▶ Instructions to follow
Write the continuation of the passage on designing web pages to rank well in search engines, starting after its last sentence.

▶ Supplied text
▬▬▬▬▬▬▬▬▬▬
The second method not only involves submitting the site to the various search
engines, but to design it so that it is displayed more prominently when a search
engine user is looking for it i.e. to improve the site’s search ranking.
3.1 Effective Labels.
An important aspect to be considered during the design
stages is how pages should be designed to best take advantage of the various
search engines so that they obtain better rankings with search results. Probably
the best place to start would be in the <TITLE> tag, here words should
be chosen that best reflect the content of that page e.g. Clubs, Nightclubs.
The next port of call would now be the main body of the page. Some engines
will produce a better ranking according the number of times certain keywords
are repeated, though avoid too much use of keywords as some engines will ‘filter’
out pages they consider to be ‘spamming’ them.
Some search engines (such as Lycos) look at the first
275 characters following the <BODY> tag and index a description based
on that. One way around this would be to include all the descriptive text in
an <ALT> tag of an image one pixel in size at the top or have it displayed
in the same colour as the background, though some engines will ignore these
(Infoseek). The most important thing is to have the main search terms appear
in the title and the first few paragraphs. Additionally it may be useful to
change the Title regularly so that when robots revisit your site to refresh
their information, they will interpret the new title to mean the existence of
a new site. The result being your page will be listed more than once in a search
(Submit It! 1998).
▬▬▬▬▬▬▬▬▬▬
▶ Data provided
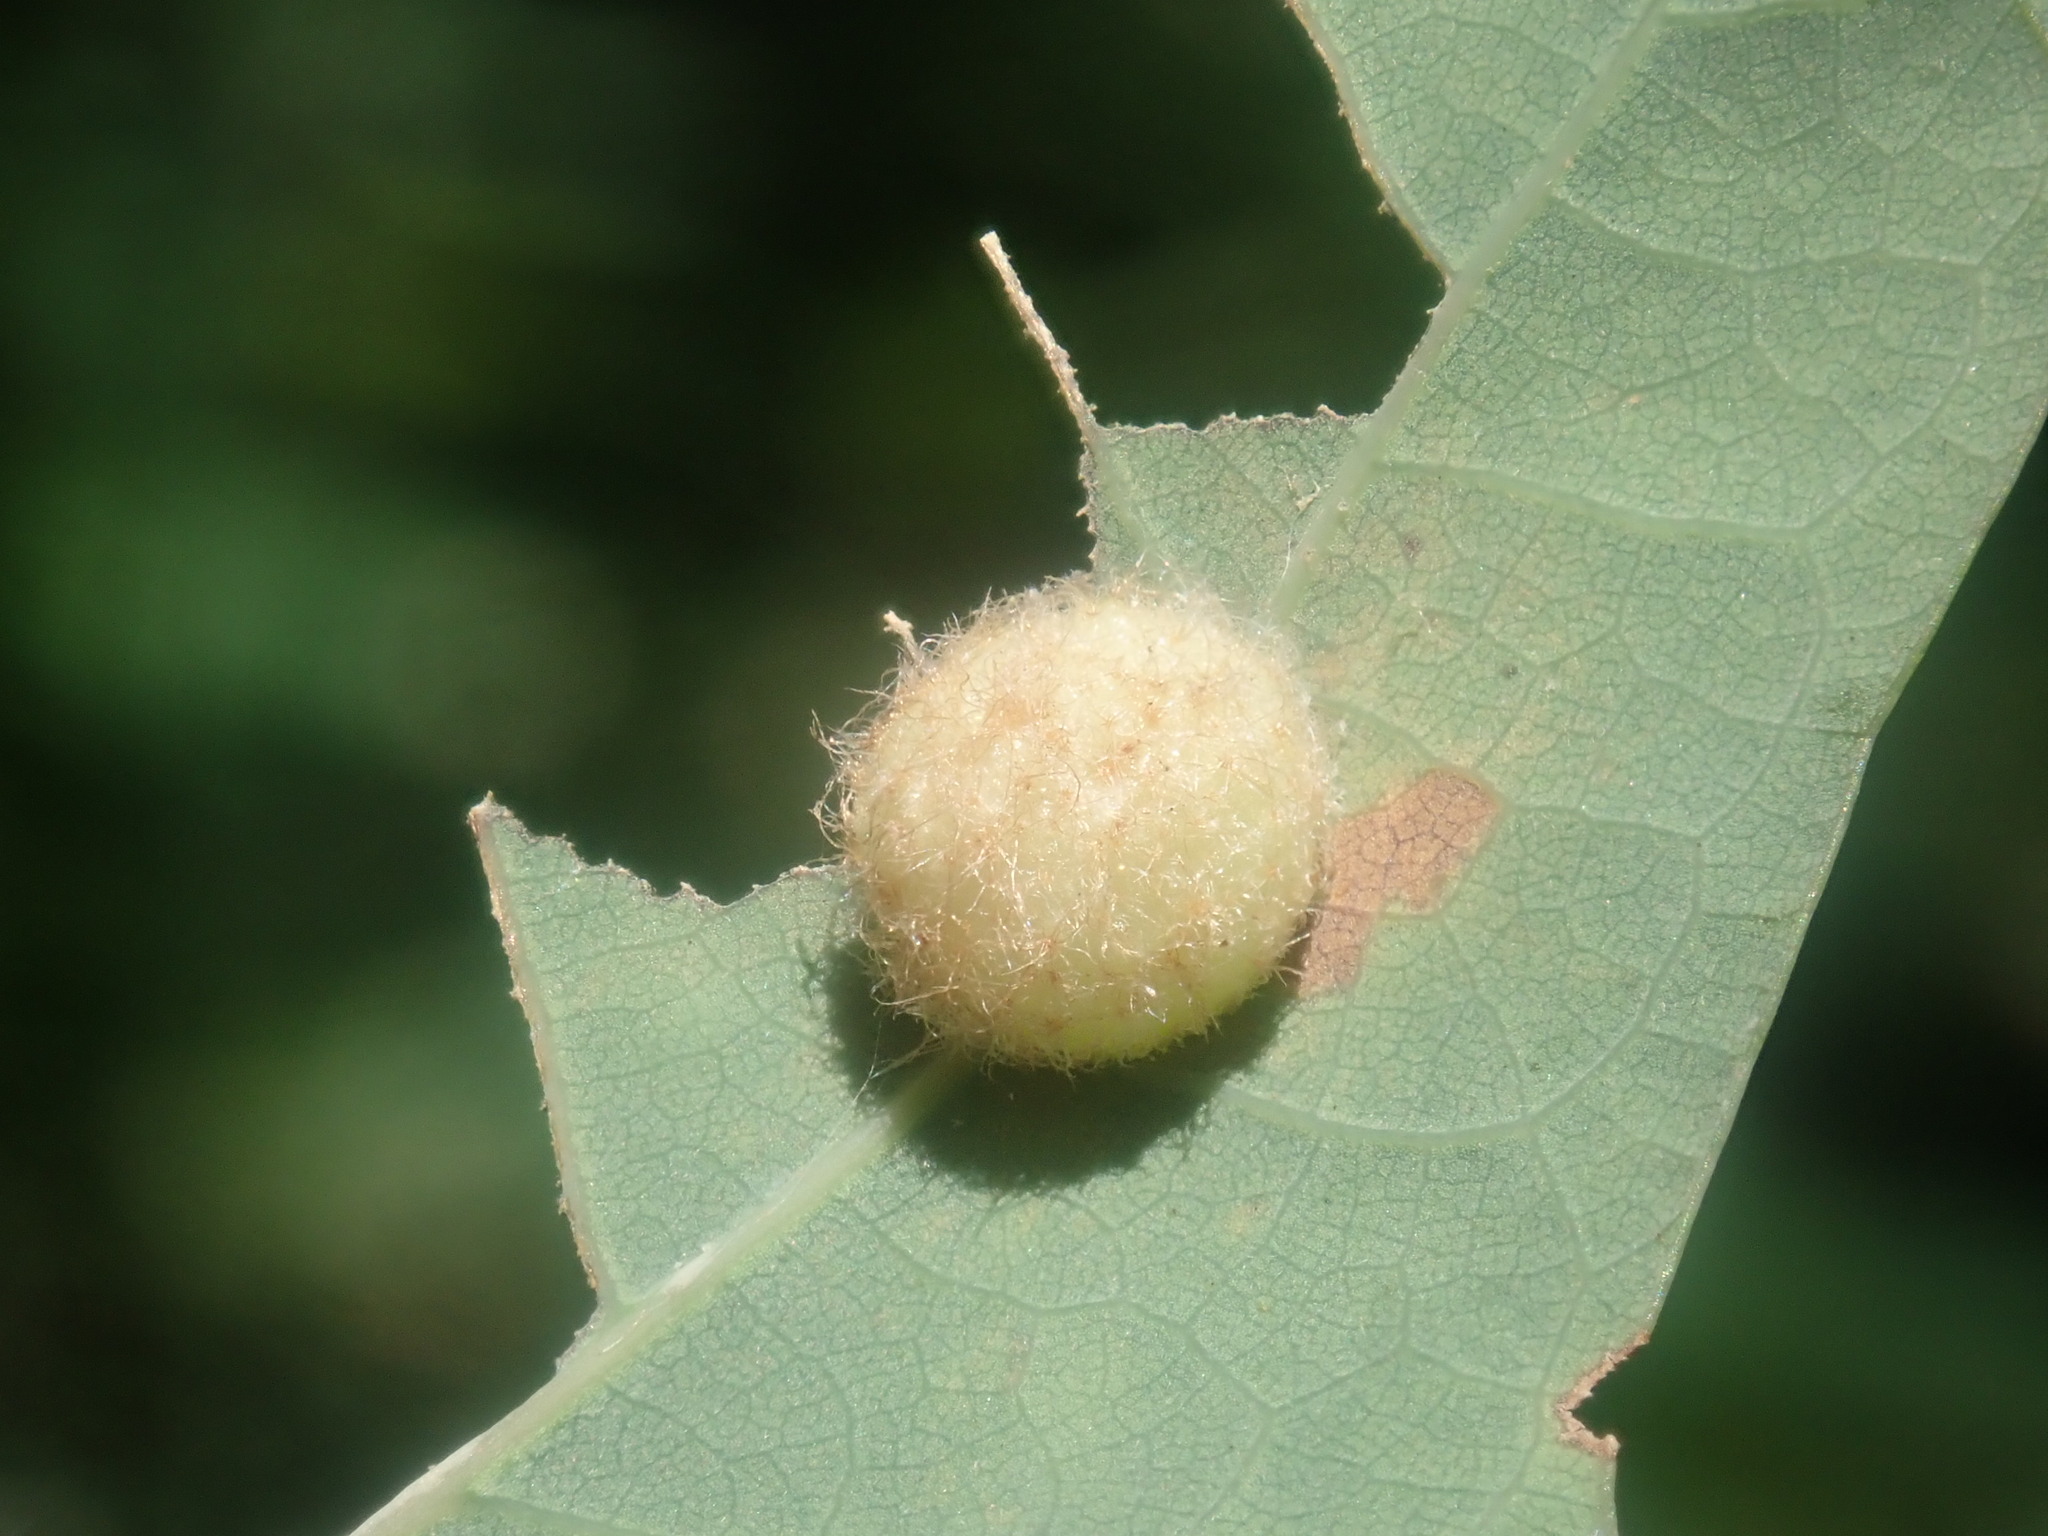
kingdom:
▬▬▬▬▬▬▬▬▬▬
▶ Output for this task
Also there could be problems for a site whose initial
page contains frames or imagemaps, as currently only AltaVista supports frames
and AltaVista and Infoseek support imagemaps (Sullivan(1) 1998). Workarounds
involve the use of the <NOFRAMES> tag to include descriptions and links
(also useful for browsers that do not support frames) and for imagemaps, the
use of a text menu is advised (Fig. 3.1-1).
Going back to the idea of reciprocal links,
it is useful to know that many search engines will give a higher ranking to
a Website that is linked to by many others, this is known as ‘link popularity’
(Sullivan(1) 1998).
3.2 META Tags.
META tags should be placed in the head of the HTML document, between the <HEAD>
and </HEAD> tags (especially important in documents using FRAMES). They
have two possible attributes;
<META HTTP-EQUIV="name" CONTENT="content">
<META NAME="name" CONTENT="content">
META tags with an HTTP-EQUIV attribute are equivalent to HTTP headers. Typically,
they control the action of browsers, and may be used for browser redirects,
setting the documents’ target, setting cookies etc.
META tags with a NAME attribute are used for other types, which do not correspond
to HTTP headers. These attributes can be used to;
Specify the author e.g.
|
13
|
<META Name="author" Content="Martin Allen - martin.allen@excite.co.uk
- http://members.tripod.com/~MJA_ENT/index.htm">
|
Specify "keyword" and "description" attributes. These allow
the search engines to easily index pages using keywords specified, along with
a description of the site. The description attribute is used to specify a description
of the site and the keywords attribute is used to tell the search engines which
keywords to use e.g.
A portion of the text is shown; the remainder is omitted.